DESCRIPTION OF THE TASK ▸ Return all of the data exactly, omitting any images.

Design files in plain text ▸
-*-

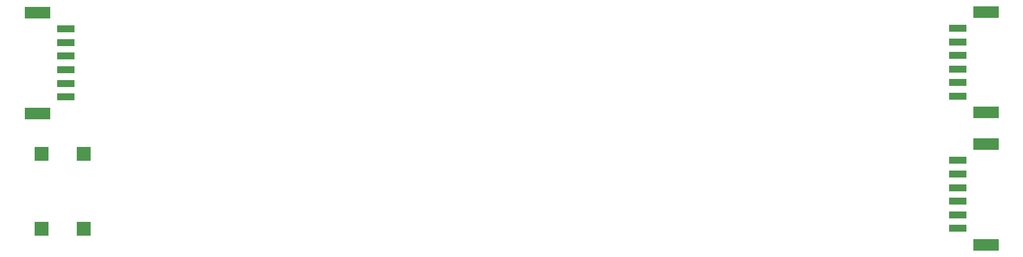
<source format=gbr>
G04 EAGLE Gerber RS-274X export*
G75*
%MOMM*%
%FSLAX34Y34*%
%LPD*%
%INSolderpaste Top*%
%IPPOS*%
%AMOC8*
5,1,8,0,0,1.08239X$1,22.5*%
G01*
G04 Define Apertures*
%ADD10R,2.500000X1.000000*%
%ADD11R,3.800000X1.800000*%
%ADD12R,2.050000X2.050000*%
D10*
X1397000Y656740D03*
X1397000Y676740D03*
X1397000Y696740D03*
X1397000Y716740D03*
X1397000Y736740D03*
X1397000Y756740D03*
D11*
X1438500Y632740D03*
X1438500Y780740D03*
D10*
X1397000Y850900D03*
X1397000Y870900D03*
X1397000Y890900D03*
X1397000Y910900D03*
X1397000Y930900D03*
X1397000Y950900D03*
D11*
X1438500Y826900D03*
X1438500Y974900D03*
D10*
X88900Y949960D03*
X88900Y929960D03*
X88900Y909960D03*
X88900Y889960D03*
X88900Y869960D03*
X88900Y849960D03*
D11*
X47400Y973960D03*
X47400Y825960D03*
D12*
X53700Y766200D03*
X115200Y766200D03*
X53700Y656200D03*
X115200Y656200D03*
M02*

</source>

-*-

EXERCISE RESULT ▸
<source format=gbr>
G04 EAGLE Gerber RS-274X export*
G75*
%MOMM*%
%FSLAX34Y34*%
%LPD*%
%INSolderpaste Top*%
%IPPOS*%
%AMOC8*
5,1,8,0,0,1.08239X$1,22.5*%
G01*
G04 Define Apertures*
%ADD10R,2.500000X1.000000*%
%ADD11R,3.800000X1.800000*%
%ADD12R,2.050000X2.050000*%
D10*
X1397000Y656740D03*
X1397000Y676740D03*
X1397000Y696740D03*
X1397000Y716740D03*
X1397000Y736740D03*
X1397000Y756740D03*
D11*
X1438500Y632740D03*
X1438500Y780740D03*
D10*
X1397000Y850900D03*
X1397000Y870900D03*
X1397000Y890900D03*
X1397000Y910900D03*
X1397000Y930900D03*
X1397000Y950900D03*
D11*
X1438500Y826900D03*
X1438500Y974900D03*
D10*
X88900Y949960D03*
X88900Y929960D03*
X88900Y909960D03*
X88900Y889960D03*
X88900Y869960D03*
X88900Y849960D03*
D11*
X47400Y973960D03*
X47400Y825960D03*
D12*
X53700Y766200D03*
X115200Y766200D03*
X53700Y656200D03*
X115200Y656200D03*
M02*

</source>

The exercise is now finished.